AUSGEWÄHLTER ABSCHNITT ▸

Und so treten die neu geweihten Priester am 8. Tag ihren Dienst an. Sie bilden mit ihrem Dienst die Verbindung vom irdischen, endlichen Menschen zum transzendenten, unendlichen Gott.
Der Tod der Söhne Aarons
Während der Opferzeremonie lesen wir, wie die Söhne Aarons, Nadab (נָדָב Nadaw = der Geber, Spender, Gönner) und Abihu (אֲבִיהוּא = Awihu= Er ist mein Vater), ihren Vater Aaron als den Hohepriester durch Handreichungen unterstützen. Nach den dargebrachten Opfern treten Aaron und Mose vor das Volk und segnen es. Feuer vom Himmel verzehrt alles, was auf dem Opferaltar lag und zeigt Gottes Präsenz, die das Volk in Jubel versetzt und in Anbetung des Höchsten. Das Erleben muss grandios gewesen sein. Alles Volk hatte Anteil daran.
Mit Sicherheit sind Aarons Söhne so begeistert, dass sie vor Liebe zu Gott brennen und Ihm etwas bringen wollen. Sie nehmen ihre Pfannen, füllen sie mit Feuer – und werden von Gottes Feuer verbrannt.

ZIEL DER AUFGABE ▸
Wie könnte der Abschnitt über den Tod der Söhne Aarons weitergehen? Setze ihn nach dem letzten Satz fort.

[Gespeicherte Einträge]
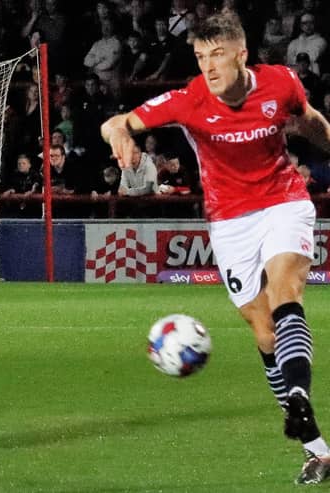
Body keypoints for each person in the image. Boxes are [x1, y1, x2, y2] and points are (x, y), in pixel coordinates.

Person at [101, 12, 330, 485]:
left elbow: (308, 121)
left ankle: (299, 398)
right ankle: (318, 450)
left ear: (241, 53)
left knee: (287, 291)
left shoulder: (281, 82)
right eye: (200, 56)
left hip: (283, 201)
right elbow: (116, 122)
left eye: (217, 55)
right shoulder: (189, 101)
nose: (208, 67)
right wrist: (120, 133)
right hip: (229, 222)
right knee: (264, 333)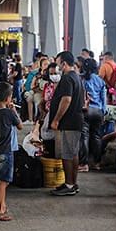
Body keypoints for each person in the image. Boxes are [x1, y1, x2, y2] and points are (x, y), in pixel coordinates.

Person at [0, 82, 23, 221]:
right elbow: (19, 126)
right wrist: (13, 110)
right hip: (7, 151)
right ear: (8, 98)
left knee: (2, 180)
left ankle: (0, 206)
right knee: (4, 181)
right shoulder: (9, 113)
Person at [50, 51, 84, 196]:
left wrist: (56, 119)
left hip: (68, 121)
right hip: (76, 120)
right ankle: (72, 183)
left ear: (64, 64)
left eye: (58, 64)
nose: (57, 67)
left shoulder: (67, 79)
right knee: (73, 153)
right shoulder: (76, 77)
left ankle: (69, 185)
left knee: (67, 154)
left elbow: (66, 100)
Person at [78, 58, 107, 172]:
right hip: (98, 111)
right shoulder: (100, 81)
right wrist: (103, 112)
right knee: (96, 136)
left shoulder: (82, 80)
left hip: (86, 110)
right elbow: (103, 98)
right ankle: (97, 163)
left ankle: (84, 164)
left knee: (84, 136)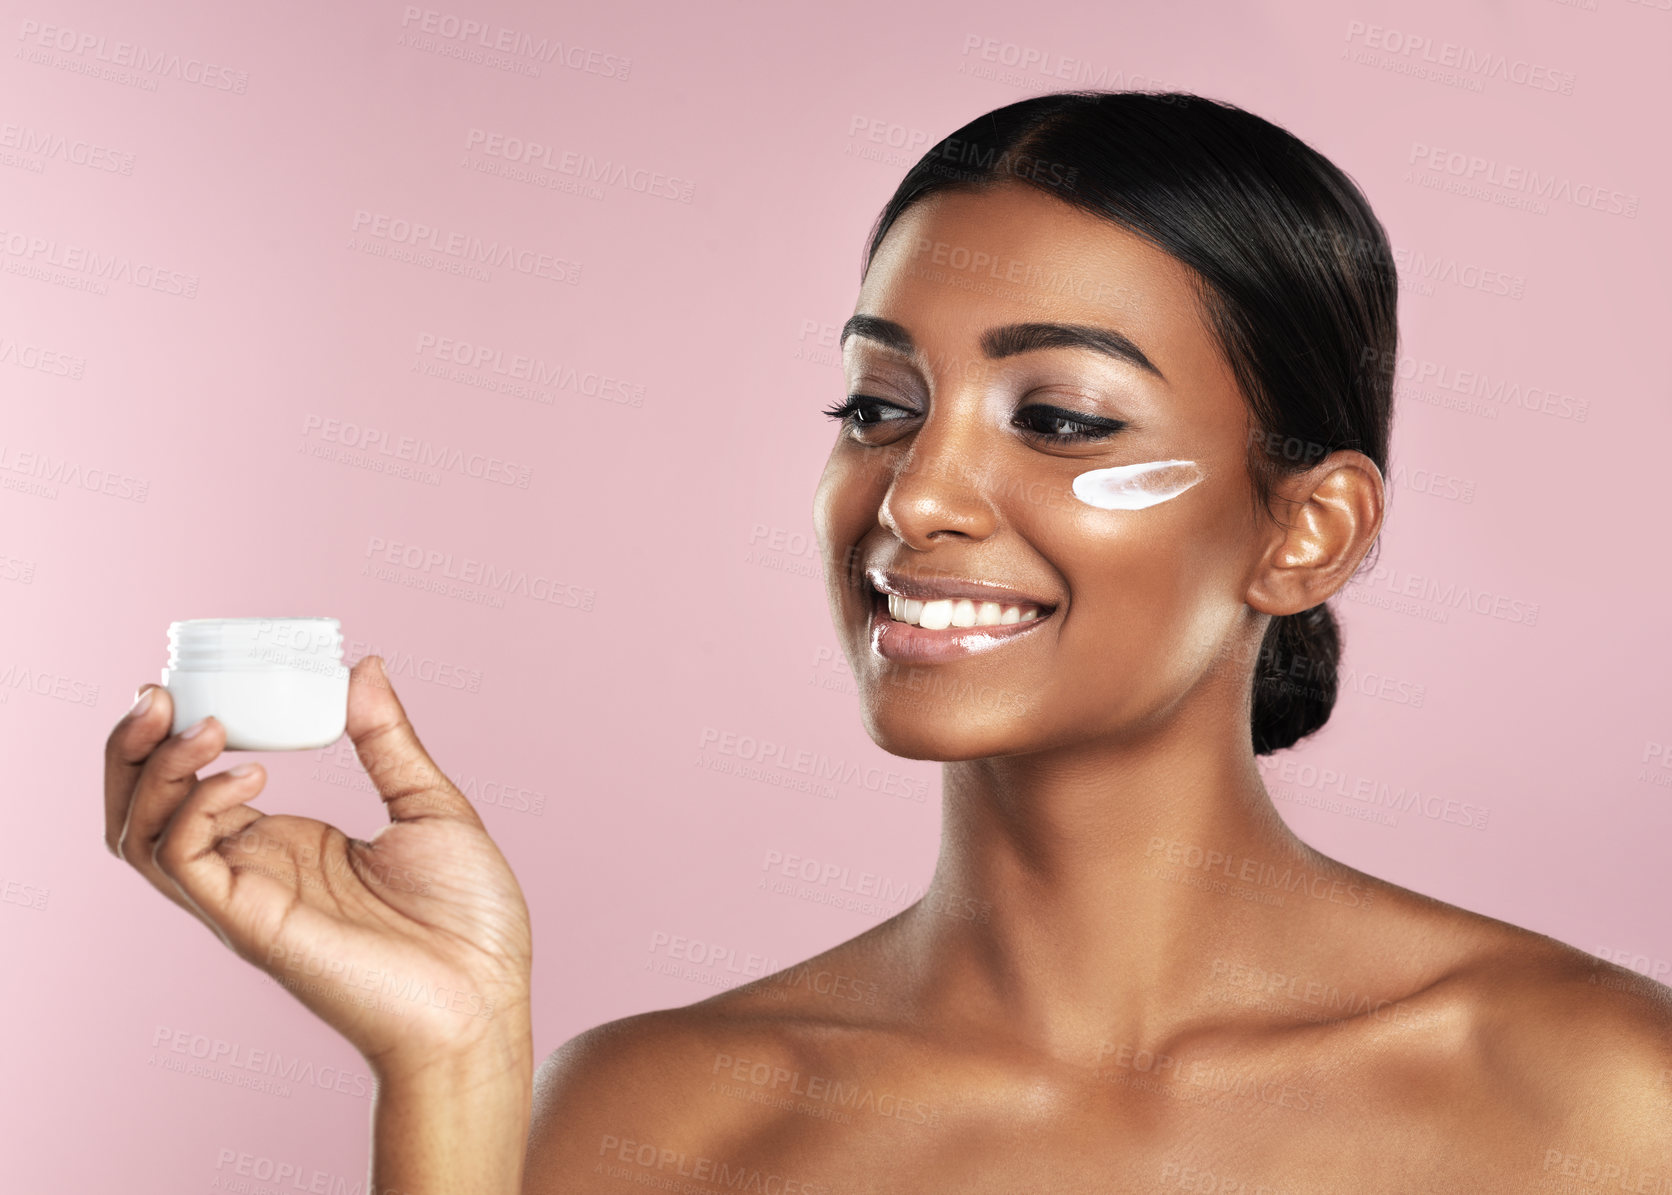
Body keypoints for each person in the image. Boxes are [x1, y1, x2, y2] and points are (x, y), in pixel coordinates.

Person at [105, 90, 1672, 1193]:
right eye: (878, 407)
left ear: (1303, 530)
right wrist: (448, 1067)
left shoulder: (1601, 1092)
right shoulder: (655, 1120)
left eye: (1056, 417)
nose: (915, 495)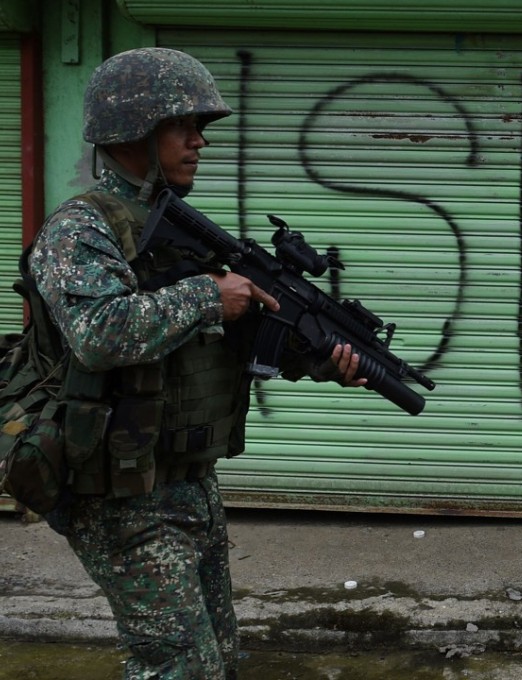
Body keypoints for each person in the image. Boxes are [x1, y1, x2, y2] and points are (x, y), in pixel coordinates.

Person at [27, 47, 366, 679]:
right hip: (120, 494)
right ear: (131, 130)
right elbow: (98, 334)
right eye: (181, 127)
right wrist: (208, 294)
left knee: (214, 663)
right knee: (178, 668)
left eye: (200, 129)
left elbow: (217, 341)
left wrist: (320, 357)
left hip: (187, 483)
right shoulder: (80, 230)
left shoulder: (177, 229)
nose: (198, 143)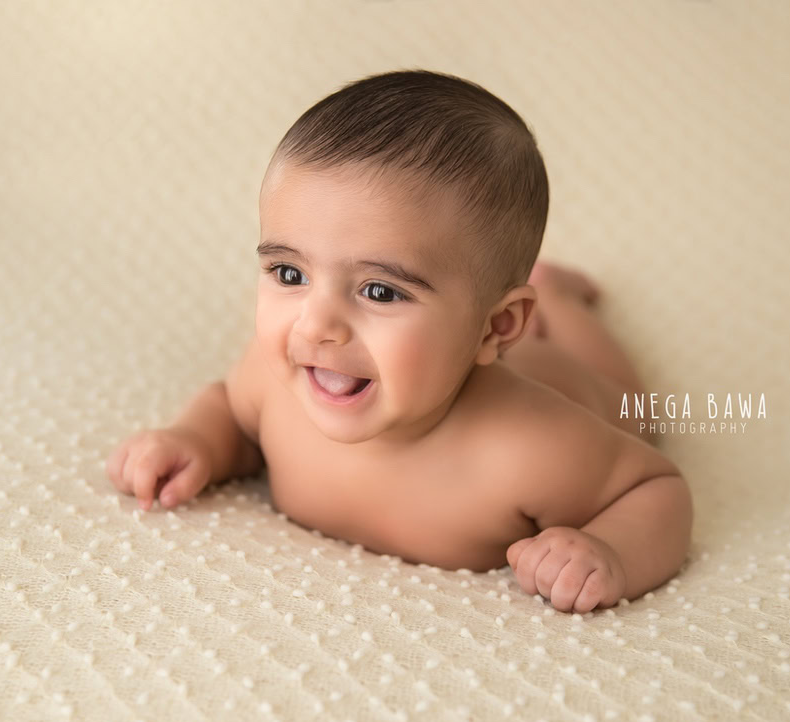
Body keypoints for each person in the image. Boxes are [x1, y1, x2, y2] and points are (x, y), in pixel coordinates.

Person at [107, 69, 693, 614]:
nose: (318, 326)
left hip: (569, 382)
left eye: (380, 292)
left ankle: (557, 300)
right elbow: (232, 412)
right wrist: (195, 441)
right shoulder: (276, 380)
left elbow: (656, 487)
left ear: (496, 327)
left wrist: (609, 553)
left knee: (640, 409)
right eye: (290, 275)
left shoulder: (533, 447)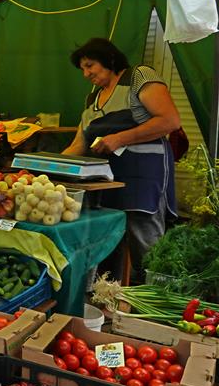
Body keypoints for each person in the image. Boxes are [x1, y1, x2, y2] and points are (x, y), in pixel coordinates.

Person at [63, 38, 181, 281]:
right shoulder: (92, 100)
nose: (86, 74)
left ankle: (154, 303)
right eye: (82, 69)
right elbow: (79, 144)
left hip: (144, 178)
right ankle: (108, 303)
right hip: (107, 184)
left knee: (145, 243)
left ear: (110, 59)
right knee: (107, 242)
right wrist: (41, 168)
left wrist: (120, 138)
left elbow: (170, 121)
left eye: (90, 65)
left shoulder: (139, 77)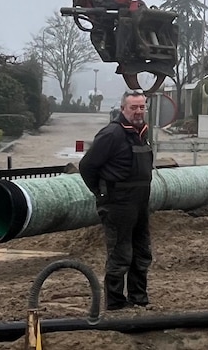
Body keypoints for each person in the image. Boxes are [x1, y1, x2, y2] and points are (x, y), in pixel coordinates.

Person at [78, 89, 154, 311]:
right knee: (121, 255)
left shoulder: (142, 132)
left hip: (140, 203)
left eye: (142, 107)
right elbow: (87, 166)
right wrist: (101, 193)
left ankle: (139, 298)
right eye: (133, 107)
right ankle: (116, 303)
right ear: (122, 109)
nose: (138, 112)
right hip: (118, 204)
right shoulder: (112, 134)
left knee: (142, 253)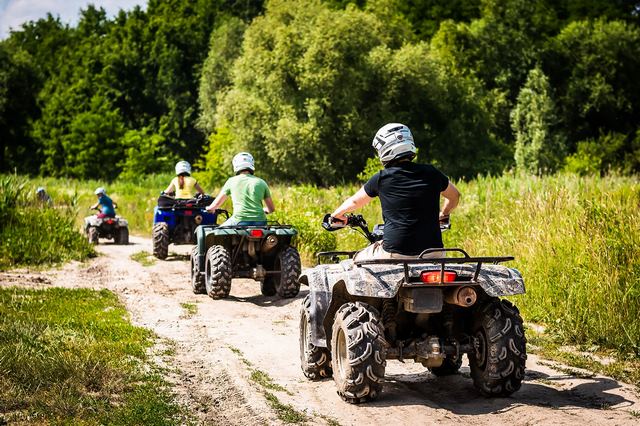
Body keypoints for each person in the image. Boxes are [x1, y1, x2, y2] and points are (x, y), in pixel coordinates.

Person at [330, 123, 460, 261]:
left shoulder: (381, 178)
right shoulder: (432, 173)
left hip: (396, 253)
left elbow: (354, 201)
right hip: (434, 252)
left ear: (384, 149)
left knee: (355, 262)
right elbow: (455, 196)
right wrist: (444, 214)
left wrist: (335, 215)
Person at [206, 152, 275, 226]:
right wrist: (265, 210)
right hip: (260, 221)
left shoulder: (231, 181)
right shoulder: (261, 182)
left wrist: (209, 208)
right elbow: (271, 209)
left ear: (235, 165)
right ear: (252, 164)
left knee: (216, 233)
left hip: (239, 221)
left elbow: (216, 204)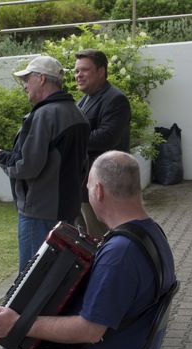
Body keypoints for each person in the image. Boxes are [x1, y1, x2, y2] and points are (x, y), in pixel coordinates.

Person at [0, 151, 177, 349]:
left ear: (99, 190)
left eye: (88, 187)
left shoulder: (120, 253)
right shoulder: (150, 231)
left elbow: (90, 330)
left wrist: (19, 323)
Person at [0, 55, 90, 270]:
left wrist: (1, 157)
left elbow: (26, 166)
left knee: (32, 279)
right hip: (68, 210)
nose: (25, 85)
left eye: (27, 79)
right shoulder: (78, 114)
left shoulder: (43, 115)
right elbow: (83, 166)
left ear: (41, 78)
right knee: (56, 277)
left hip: (40, 213)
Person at [74, 49, 132, 240]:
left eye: (85, 70)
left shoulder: (116, 99)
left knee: (102, 243)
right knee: (85, 246)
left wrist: (69, 139)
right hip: (83, 188)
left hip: (103, 189)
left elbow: (107, 137)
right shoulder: (82, 101)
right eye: (76, 71)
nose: (78, 75)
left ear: (101, 71)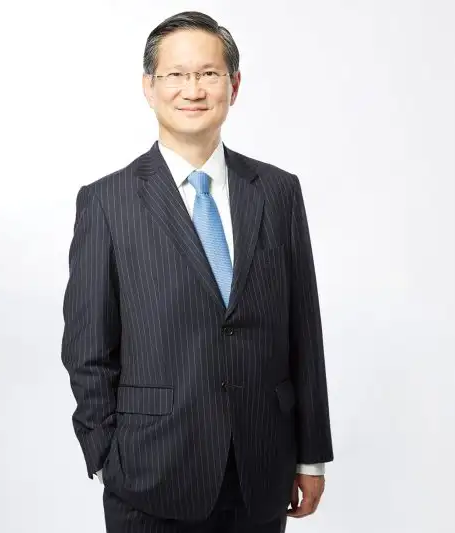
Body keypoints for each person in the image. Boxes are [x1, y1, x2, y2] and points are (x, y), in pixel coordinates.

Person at [61, 10, 334, 532]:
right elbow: (87, 348)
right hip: (151, 473)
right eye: (176, 74)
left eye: (209, 74)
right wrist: (105, 455)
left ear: (234, 85)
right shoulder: (107, 202)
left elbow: (304, 331)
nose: (193, 89)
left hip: (262, 468)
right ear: (149, 86)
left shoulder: (278, 192)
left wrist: (311, 455)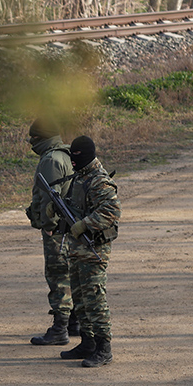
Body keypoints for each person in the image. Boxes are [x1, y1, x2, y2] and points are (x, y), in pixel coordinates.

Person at [57, 135, 120, 367]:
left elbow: (112, 210)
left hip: (94, 250)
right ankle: (87, 343)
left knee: (94, 299)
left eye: (77, 157)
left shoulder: (99, 181)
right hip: (77, 251)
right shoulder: (80, 177)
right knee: (80, 299)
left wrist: (84, 224)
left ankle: (104, 348)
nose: (73, 162)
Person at [25, 118, 81, 346]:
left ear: (42, 138)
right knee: (70, 274)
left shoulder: (50, 159)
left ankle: (60, 329)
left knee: (58, 276)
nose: (30, 142)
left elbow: (51, 197)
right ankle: (73, 322)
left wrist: (48, 225)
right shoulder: (65, 154)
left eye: (33, 138)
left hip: (57, 230)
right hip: (67, 227)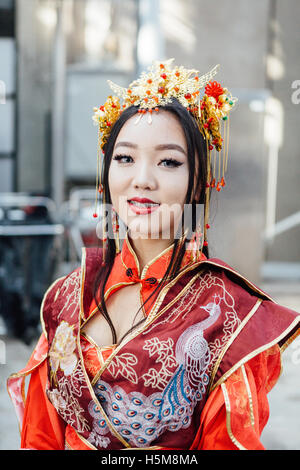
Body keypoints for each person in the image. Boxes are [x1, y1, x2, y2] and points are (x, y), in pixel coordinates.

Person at [7, 59, 300, 450]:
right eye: (125, 158)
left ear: (198, 184)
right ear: (107, 174)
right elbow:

GELÖSTE AUFGABE ▸
Ist Gott wirklich so grausam? Zwei junge Menschen werden aus dem Leben gerissen. Rabbinische Erklärungen sagen: Sie starben, weil sie zu sehr liebten.[1] Geht das überhaupt?
Liebe ist dann echte Liebe, wenn sie sich nicht nur ihren eigenen Willen erfüllt, sondern bemüht ist darauf zu achten, was der andere braucht. Vielleicht ist aus Liebe Schweigen an der Reihe, auch wenn der andere das Bedürfnis nach Gespräch hat. Vielleicht muss der Partner mal etwas alleine unternehmen, und der andere gönnt es ihm neidlos. Liebe hat mit Freiheit und mit Respekt zu tun. Gibt man dem Partner oder Freund nicht die Freiheit, die ihm gut tut und die er oder sie für die eigene Entwicklung benötigt, wird Liebe schnell übergriffig. Freunde oder Eheleute bleiben trotz aller Nähe zwei Persönlichkeiten mit unterschiedlichen Bedürfnissen. Das zu akzeptieren, übt die Liebe.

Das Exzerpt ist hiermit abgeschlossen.